• The task:
Repeat only the lines below from the one that contains "smartphone: none [92,254,138,283]" through the final line, exactly. Omit pictures.

+===+

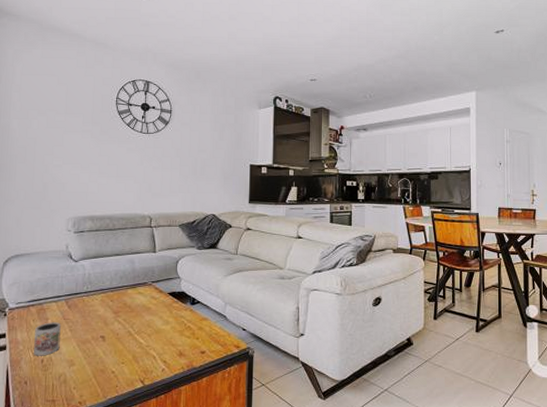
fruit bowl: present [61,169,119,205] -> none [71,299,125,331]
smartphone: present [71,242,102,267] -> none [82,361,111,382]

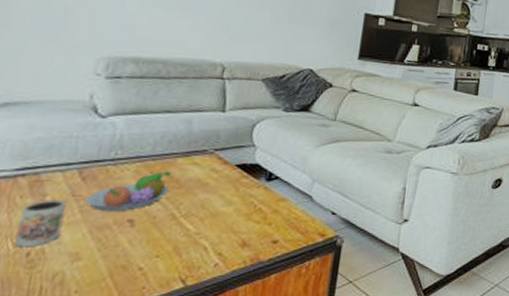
fruit bowl: none [71,299,125,331] -> present [84,171,171,212]

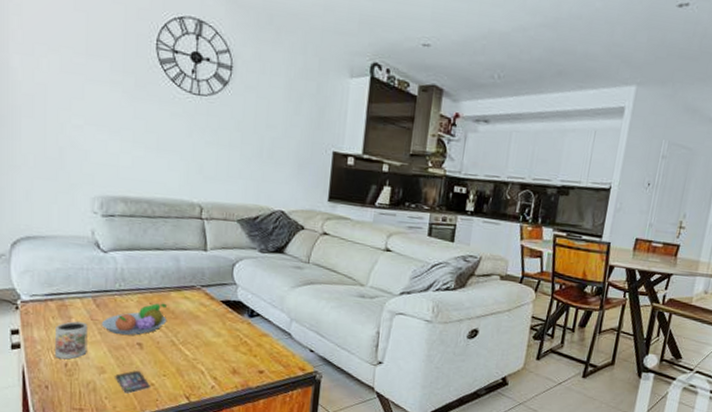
smartphone: none [92,254,138,283] -> present [115,371,150,394]

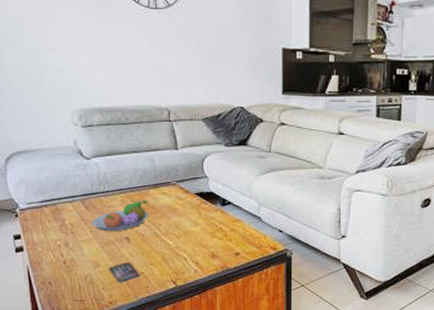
mug: present [55,321,88,360] -> none [52,223,82,257]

+===+

• Expected output:
smartphone: none [92,254,138,283] -> present [115,371,150,394]

mug: present [55,321,88,360] -> none [52,223,82,257]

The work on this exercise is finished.